Feature Averaging: An Implicit Bias of Gradient Descent Leading to Non-Robustness in Neural Networks
Binghui Li, Zhixuan Pan, Kaifeng Lyu, Jian Li
TL;DR
The paper identifies feature averaging as a key implicit bias of gradient descent in training two-layer ReLU networks on multi-cluster data, showing that weights converge toward averages of cluster centers and that this leads to non-robustness with a robustness radius on the order of ${ m O}(\sqrt{d/k})$. It proves finite-time convergence to the feature-averaging solution and demonstrates that more granular supervision—labeling individual features or clusters—enables gradient descent to learn decoupled, robust features with a robustness radius ${ m O}(\sqrt{d})$. Empirical results on synthetic data, MNIST, CIFAR-10, and transfer scenarios corroborate the theory, illustrating the robustness gains from fine-grained supervision and the prevalence of feature averaging under standard training.

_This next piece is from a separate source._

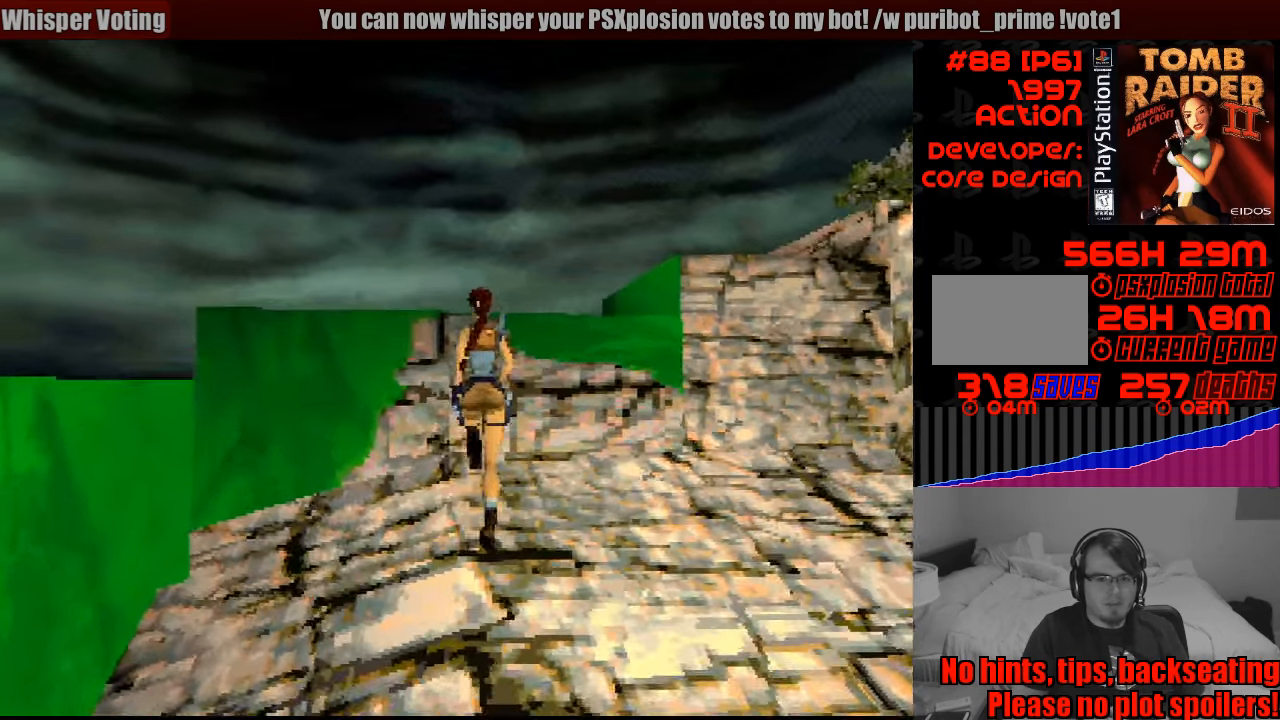
{"buttons": ["CROSS", "DPAD_UP"], "events": []}
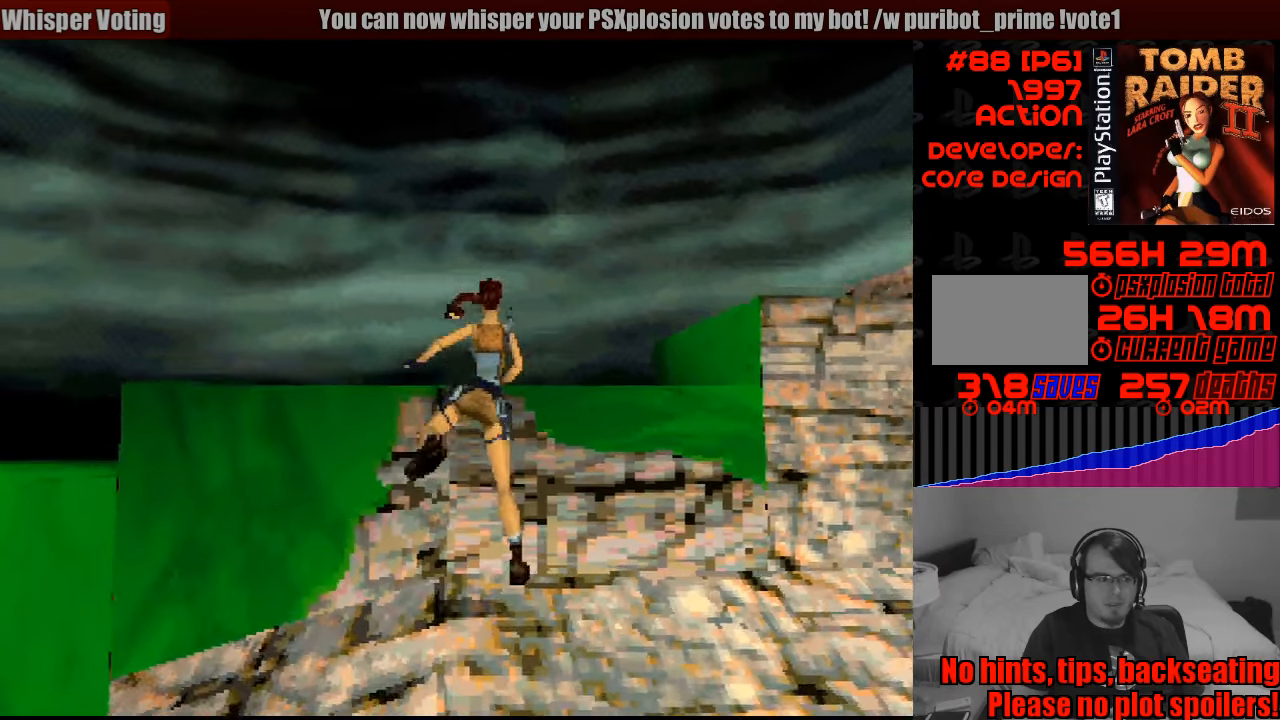
{"buttons": ["DPAD_UP", "DPAD_LEFT"], "events": [[366, "CROSS", "up"], [383, "DPAD_LEFT", "down"]]}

The findings highlight a fundamental optimization-driven limitation of gradient-based learning for robustness and suggest practical avenues to enhance robustness via supervisory granularity. Overall, the work contributes a rigorous link between optimization bias, feature learning dynamics, and adversarial robustness with actionable implications for designing robust models.
Abstract
In this work, we investigate a particular implicit bias in gradient descent training, which we term "Feature Averaging," and argue that it is one of the principal factors contributing to the non-robustness of deep neural networks. We show that, even when multiple discriminative features are present in the input data, neural networks trained by gradient descent tend to rely on an average (or a certain combination) of these features for classification, rather than distinguishing and leveraging each feature individually. Specifically, we provide a detailed theoretical analysis of the training dynamics of two-layer ReLU networks on a binary classification task, where the data distribution consists of multiple clusters with mutually orthogonal centers. We rigorously prove that gradient descent biases the network towards feature averaging, where the weights of each hidden neuron represent an average of the cluster centers (each corresponding to a distinct feature), thereby making the network vulnerable to input perturbations aligned with the negative direction of the averaged features. On the positive side, we demonstrate that this vulnerability can be mitigated through more granular supervision. In particular, we prove that a two-layer ReLU network can achieve optimal robustness when trained to classify individual features rather than merely the original binary classes. Finally, we validate our theoretical findings with experiments on synthetic datasets, MNIST, and CIFAR-10, and confirm the prevalence of feature averaging and its impact on adversarial robustness. We hope these theoretical and empirical insights deepen the understanding of how gradient descent shapes feature learning and adversarial robustness, and how more detailed supervision can enhance robustness.